Hradiště (Grodziszcz or Grodziszcze, Grodischt), also known as Hradiště pod Babí horou, is a village in Karviná District, Moravian-Silesian Region, Czech Republic. It was a separate municipality but became administratively a part of Těrlicko in 1975. It has a population of around 830 and a territory of 781,1 ha. It lies in the historical region of Cieszyn Silesia.

== History ==
The village was indirectly attested in a Latin document of Diocese of Wrocław called Liber fundationis episcopatus Vratislaviensis from around 1305 which mentioned Grodische villa Snessonis. However it was written in an atypical form and suggests that a village was older. There should be another village named similarly, and even older from Snesson's village. Because Grodische villa Snessonis was listed among villages located between Skoczów and Czechowice it is undoubtedly linked to nowadays Grodziec, whereas the other Grodische, not mentioned in Liber fundationis... is associated with Grodziszcz, in Czech Hradiště, now part of Těrlicko in the Czech Republic.

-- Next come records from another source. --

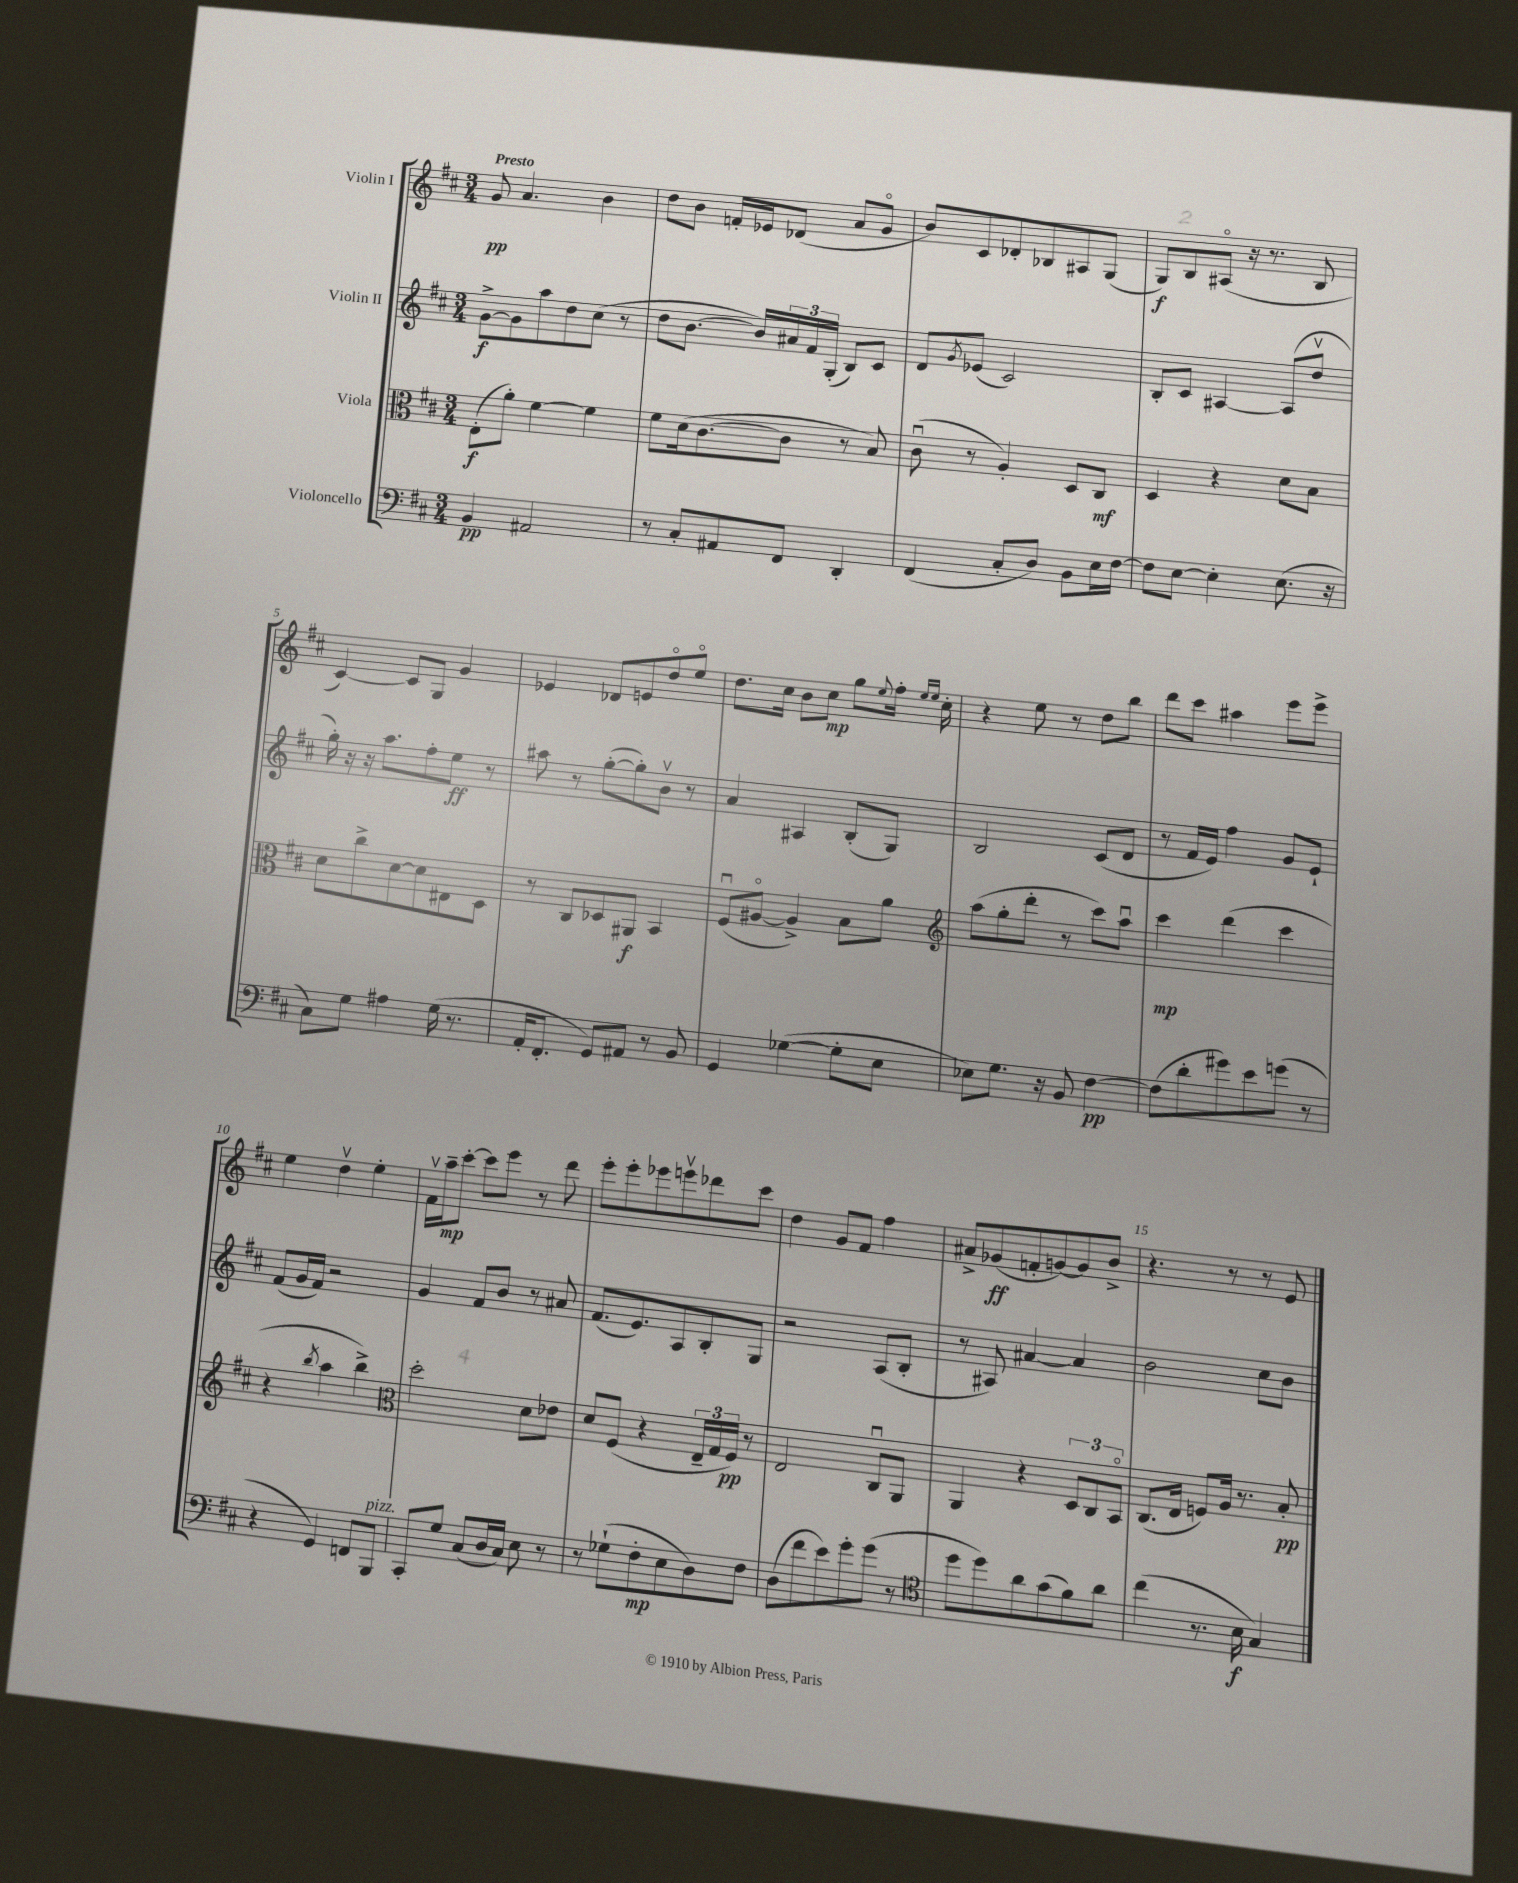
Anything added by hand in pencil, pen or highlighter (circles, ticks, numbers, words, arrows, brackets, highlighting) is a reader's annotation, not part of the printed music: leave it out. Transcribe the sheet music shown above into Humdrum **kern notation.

**kern	**kern	**kern	**kern
*staff4	*staff3	*staff2	*staff1
*clefF4	*clefC3	*clefG2	*clefG2
*k[f#c#]	*k[f#c#]	*k[f#c#]	*k[f#c#]
*M3/4	*M3/4	*M3/4	*M3/4
4BB/	(8E'\L	[8g^\L	8g/
.	8a'\J)	8g\]	4.a/
2AA#/	[4f#\	8aa\	.
.	.	8dd\	.
.	4f#\]	(8cc#\J	4b\
.	.	8r	.
=	=	=	=
8r	8f#\L	8dd\L	8dd\L
8C#'/L	(16d\k	[8.b\J	8b\J
.	[8.c#\	.	.
8AA#/	.	.	16f'/LL
.	.	16b/]LL)	16e-/J
8FF#/J	8c#\]J	24a#/	(8d-/J
.	.	24f#/	.
.	.	(24G'/JJ	.
4DD'/	8r	8B/L)	8a/L
.	8B/)	8c#/J	8go/J
=	=	=	=
(4FF#/	(8c#u\	8d/L	8b/L)
.	.	8qg/	.
.	8r	(8e-/J	8c#/
8C#'/L	4A'/)	2c#/)	8d-'/
8D/J)	.	.	8B-/
8BB\L	8D/L	.	8A#/
16E\L	8C#/J	.	(8G/J
[16F#\JJ	.	.	.
=	=	=	=
8F#\]L	4D/	8B'/L	8G/L)
[8E\J	.	8c#/J	8B/
4E'\]	4r	[4A#/	(8A#o/J
.	.	.	16r
.	.	.	8.r
(8.E\	8d\L	(8A#/]L	.
.	8B\J	8ddv/J	8B/
16r	.	.	.
=	=	=	=
8C#\L)	8d\L	16gg'\)	[4c#/)
.	.	16r	.
8G\J	8cc#^\	16r	.
.	.	8.aa\L	.
4A#\	[8d\	.	8c#/]L
.	8d\]	8ff#'\	8G/J
(16G\	8E#\	8ee\J	4g/
8.r	.	.	.
.	8D\J	8r	.
=	=	=	=
16AA'/LK	8r	8aa#\	4e-/
8.FF#'/J	.	.	.
.	8C#/L	8r	.
8GG/L)	8D-/	([8gg'\L	8d-/L
8AA#/J	8AA#/J	8gg'\])	8e/
8r	4BB/	8bv\J	8ddo/
8BB/	.	8r	8eeo/J
=	=	=	=
4GG/	(8F#u/L	4a/	8.dd\L
.	[8A#o/J	.	.
.	.	.	16cc#\Jk
([4G-\	4A#^/])	4A#/	8b\L
.	.	.	8cc#\J
8G-'\]L	8B\L	(8B'/L	8gg\L
.	.	.	8qqee/
8E\J	8a\J	8G/J)	16ff#'\Jk
.	.	.	16qqee/LL
.	.	.	16qqee/JJ
.	.	.	16cc#'\
=	=	=	=
*	*clefG2	*	*
8E-\L)	(8aa\L	2B/	4r
8.G\J	8gg'\	.	.
.	8ddd'\J	.	8ee\
16r	.	.	.
8BB/	8r	.	8r
[4F#\	8ccc#\L)	(8c#/L	8dd\L
.	8aau\J	8d/J	8bb\J
=	=	=	=
(8F#\]L	4ccc#\	8r	8ddd\L
8d'\	.	16f#/LL	8ccc#\J
.	.	16e/JJ)	.
8g#\)	(4ddd\	4ff#\	4aa#\
8e\	.	.	.
(8g\J	4ccc#\	8g/L	8eee\L
8r	.	8e`/J	8eee^\J
=	=	=	=
4r	4r	(8f#/L	4ee\
.	.	16g/L	.
.	.	16f#/JJ)	.
.	8qbb/	.	.
4GG/)	4aa\	2r	4ddv\
8FF/L	4bb^\)	.	4ee'\
8BBB/J	.	.	.
=	=	=	=
*	*clefC3	*	*
8CC#'/L	2dd'\	4g/	16f#v\LL
.	.	.	16aa~\J
8G/J	.	.	[8ccc#'\J
(8C#/L	.	8f#/L	8ccc#\]L
16D/L	.	8b/J	8eee\J
16C#/JJ)	.	.	.
8E\	8d\L	8r	8r
8r	8e-\J	8a#/	8ddd\
=	=	=	=
8r	8d/L	(8.f#/L	8eee'\L
(8G-`\L	(8F#/J	.	8eee'\
.	.	8.e/)	.
8F#'\	4r	.	8eee-\
8E\	.	8A/	8eeev\
8D\)	24E~/LL	8B'/	8ddd-\
.	24G/	.	.
.	24F#/JJ)	.	.
8F#\J	8r	8G/J	8ccc#\J
=	=	=	=
(8D\L	2E/	2r	4dd\
8f#\	.	.	.
8e\)	.	.	8g/L
8g'\	.	.	8f#/J
(8g\J	8C#u/L	(8A/L	4ff#\
8r	8AA/J	8B'/J	.
=	=	=	=
*clefC4	*	*	*
8dd\L	4AA/	8r	8a#^/L
8dd\)	.	8A#/)	(8g-/
8a\	4r	[4a#/	8f'/
(8g\	.	.	[8g/)
8f#\)	12D/L	4a#/]	8g/]
.	12C#/	.	.
8a\J	.	.	8b^/J
.	12BBo/J	.	.
=	=	=	=
(4cc#\	(8.C#/L	2b\	4.r
.	16E/Jk	.	.
8.r	8F/L)	.	.
.	16A/Jk	.	8r
16B\	8.r	.	.
4G/)	.	8cc#\L	8r
.	8B'/	8b\J	8e/
==	==	==	==
*-	*-	*-	*-
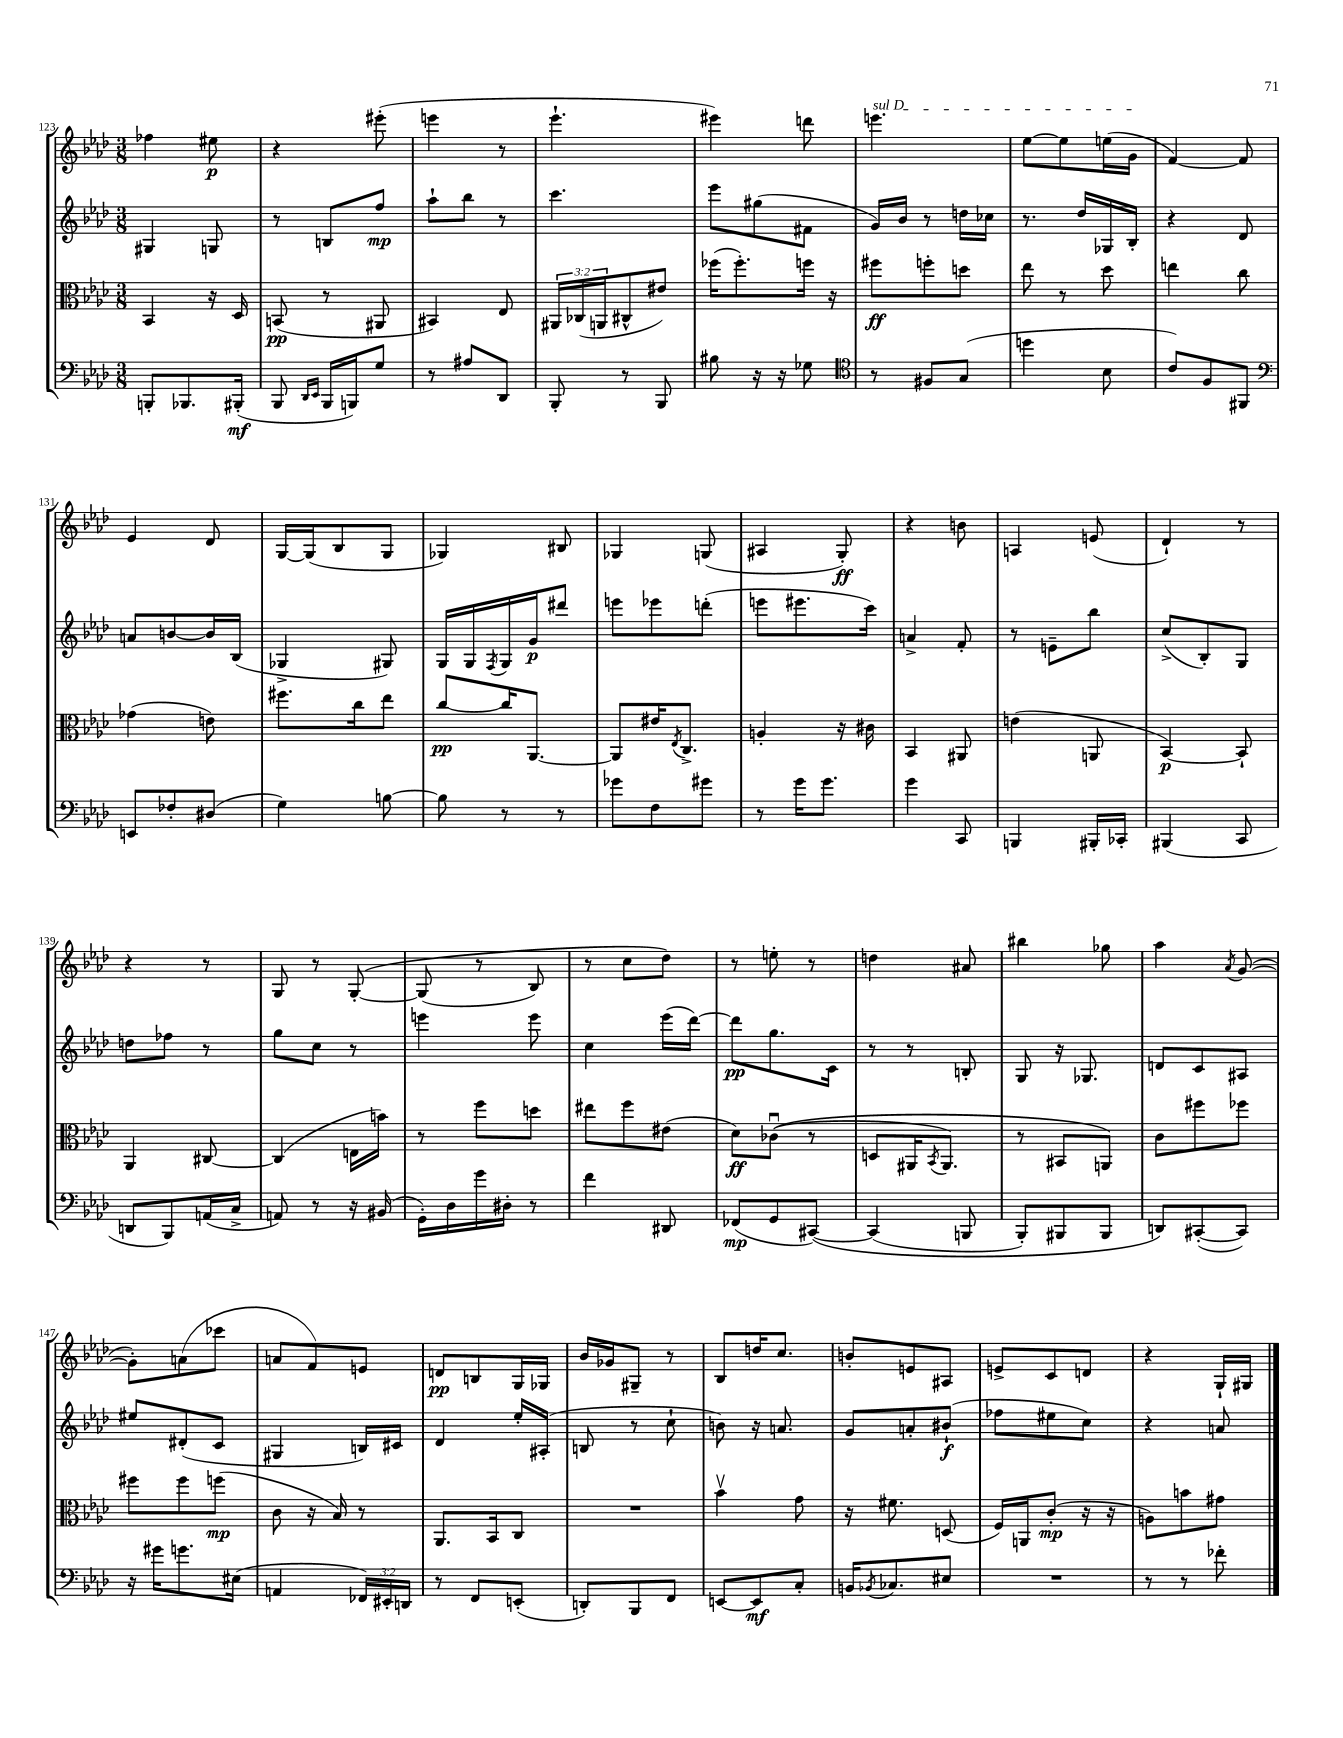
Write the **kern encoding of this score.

**kern	**kern	**kern	**kern
*staff4	*staff3	*staff2	*staff1
*clefF4	*clefC3	*clefG2	*clefG2
*k[b-e-a-d-]	*k[b-e-a-d-]	*k[b-e-a-d-]	*k[b-e-a-d-]
*M3/8	*M3/8	*M3/8	*M3/8
8BBB'	4BB-	4G#	4ff-
8.BBB-	.	.	.
.	16r	8G	8ee#
(16BBB#'	16D-	.	.
=	=	=	=
8BBB-	(8BB	8r	4r
16qqDD-	.	.	.
16qqEE-	.	.	.
16BBB-	8r	8B	.
16BBB)	.	.	.
8G	8AA#	8ff	(8eee#'
=	=	=	=
8r	4BB#)	8aa-`	4eee
8A#	.	8bb-	.
8DD-	8E-	8r	8r
=	=	=	=
8BBB-'	24AA#	4.ccc	4.eee-`
.	(24C-	.	.
.	24AA	.	.
8r	8C#^^	.	.
8BBB-	8e#)	.	.
=	=	=	=
8B#	(16ff-	8eee-	4eee#)
.	8.ff-')	.	.
16r	.	(8gg#	.
16r	.	.	.
8G-	16ff	8f#	8ddd
.	16r	.	.
=	=	=	=
*clefC4	*	*	*
8r	8ff#	16g)	4.eee
.	.	16b-	.
8F#	8ff'	8r	.
(8G	8dd	16dd	.
.	.	16cc-	.
=	=	=	=
4dd	8ee-	8.r	[8ee-
.	8r	.	8ee-]
.	.	16dd-	.
8B-	8dd-	16G-	(16ee
.	.	16B-'	16g
=	=	=	=
8c)	4ee	4r	[4f)
8F	.	.	.
8FF#	8cc	8d-	8f]
=	=	=	=
*clefF4	*	*	*
8EE	(4g-	8a	4e-
8F-'	.	[8b	.
(8D#	8e)	16b]	8d-
.	.	(16B-	.
=	=	=	=
4G)	8.ff#	4G-^	[16G
.	.	.	(16G]
.	.	.	8B-
.	16cc	.	.
[8B	8ee-	8G#)	8G
=	=	=	=
8B]	[8cc	16G	4G-)
.	.	16G	.
.	.	8qF	.
8r	16cc]	16G	.
.	[8.AA-	16g	.
8r	.	8ddd#	8B#
=	=	=	=
8g-	8AA-]	8eee	4G-
8F	16e#	8eee-	.
.	8qE-	.	.
.	8.C^	.	.
8g#	.	(8ddd'	(8G
=	=	=	=
8r	4A'	8eee	4A#
16g	.	8.eee#	.
8.g	.	.	.
.	16r	.	8G')
.	16c#	16ccc)	.
=	=	=	=
4g	4BB-	4a^	4r
8CC	8AA#	8f'	8b
=	=	=	=
4BBB	(4e	8r	4A
.	.	8e~	.
16BBB#'	8AA	8bb-	(8e
16CC-'	.	.	.
=	=	=	=
(4BBB#	[4BB-)	(8cc^	4d-`)
.	.	8B-')	.
8CC	8BB-`]	8G	8r
=	=	=	=
8DD	4AA-	8dd	4r
8BBB-)	.	8ff-	.
(16AA	[8C#	8r	8r
16C^	.	.	.
=	=	=	=
8AA)	(4C#]	8gg	8G
8r	.	8cc	8r
16r	16E	8r	&([8G'
(16BB#	16b)	.	.
=	=	=	=
16GG')	8r	4eee	(8G]
16D-	.	.	.
16g	8ff	.	8r
16D#'	.	.	.
8r	8dd	8eee	8B-)
=	=	=	=
4f	8ee#	4cc	8r
.	8ff	.	8cc
8DD#	(8e#	(16eee-	8dd-&)
.	.	[16ddd-)	.
=	=	=	=
(8FF-	8d-)	8ddd-]	8r
8GG	&((8c-u	8.gg	8ee'
&([8CC#)	8r	.	8r
.	.	16c	.
=	=	=	=
(4CC#]	8D	8r	4dd
.	16AA#	8r	.
.	8qBB-	.	.
.	8.AA#)	.	.
8BBB	.	8B'	8a#
=	=	=	=
8BBB-')	8r	8G	4bb#
8BBB#	8BB#	16r	.
.	.	8.G-	.
8BBB#	8AA&)	.	8gg-
=	=	=	=
8DD&)	8c	8d	4aa-
([8CC#'	8ff#	8c	.
.	.	.	8qa-
8CC#])	8ff-	8A#	([8g
=	=	=	=
16r	8ff#	8ee#	8g'])
16g#	.	.	.
8.g	8ff#	(8d#'	(8a
.	(8ff	8c	8ccc-
(16E#	.	.	.
=	=	=	=
4AA	8c	4G#	8a
.	16r	.	8f)
.	16B-)	.	.
24FF-)	8r	16B)	8e
24EE#'	.	.	.
.	.	16c#	.
24DD	.	.	.
=	=	=	=
8r	8.AA-	4d-	8d
8FF	.	.	8B
.	16BB-	.	.
(8EE'	8C	16ee-'	16G
.	.	(16A#'	16G-
=	=	=	=
8DD')	4.r	8B	16b-
.	.	.	16g-
8BBB-	.	8r	8G#~
8FF	.	8cc`	8r
=	=	=	=
[8EE	4b-v	8b)	8B-
8EE]	.	16r	16dd
.	.	8.a	8.cc
8C'	8g	.	.
=	=	=	=
16BB	16r	8g	8b'
8qBB-	.	.	.
8.C-	8.f#	.	.
.	.	8a'	8e
8E#	(8D	(8b#`	8A#
=	=	=	=
4.r	16F)	8ff-	8e^
.	16AA	.	.
.	(8c'	8ee#	8c
.	16r	8cc)	8d
.	16r	.	.
=	=	=	=
8r	8A)	4r	4r
8r	8b	.	.
8f-'	8g#	8a	16G`
.	.	.	16G#
==	==	==	==
*-	*-	*-	*-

As in the case of the other Grodische the name suggests that there existed a fortificated wooden gord. Thus it could have existed earlier in 13th century within Duchy of Opole and Racibórz and Castellany of Cieszyn, which was in 1290 in the process of feudal fragmentation of Poland transformed into the Duchy of Teschen, ruled by a local branch of Piast dynasty. In 1327 the duchy became a fee of Kingdom of Bohemia, which after 1526 became part of the Habsburg monarchy. Later it was mentioned as Hradysscze (1447, 1450), Hradisstie (1520), Hradisscze (1523), Grodisscze (1607) and similarly but losing the ending -e (e.g. Grodischtz, 1736, 1804).

After Revolutions of 1848 in the Austrian Empire a modern municipal division was introduced in the re-established Austrian Silesia. The village as a municipality was subscribed to the political and legal district of Cieszyn. According to the censuses conducted in 1880, 1890, 1900 and 1910 the population of the municipality dropped from 843 in 1880 to 785 in 1910 with a majority being native Polish-speakers (between 97.2% and 99.9%) accompanied by a German-speaking people (at most 13 or 1.7% in 1910) and Czech-speaking (at most 8 or 1.1% in 1910). In terms of religion in 1910 the majority were Protestants (50.7%), followed by Roman Catholics (47.1%), Jews (8 or 1%) and 9 people adhering to another faiths.

After World War I, fall of Austria-Hungary, Polish–Czechoslovak War and the division of Cieszyn Silesia in 1920, it became a part of Czechoslovakia. Following the Munich Agreement, in October 1938 together with the Zaolzie region it was annexed by Poland, administratively adjoined to Cieszyn County of Silesian Voivodeship. It was then annexed by Nazi Germany at the beginning of World War II. After the war it was restored to Czechoslovakia.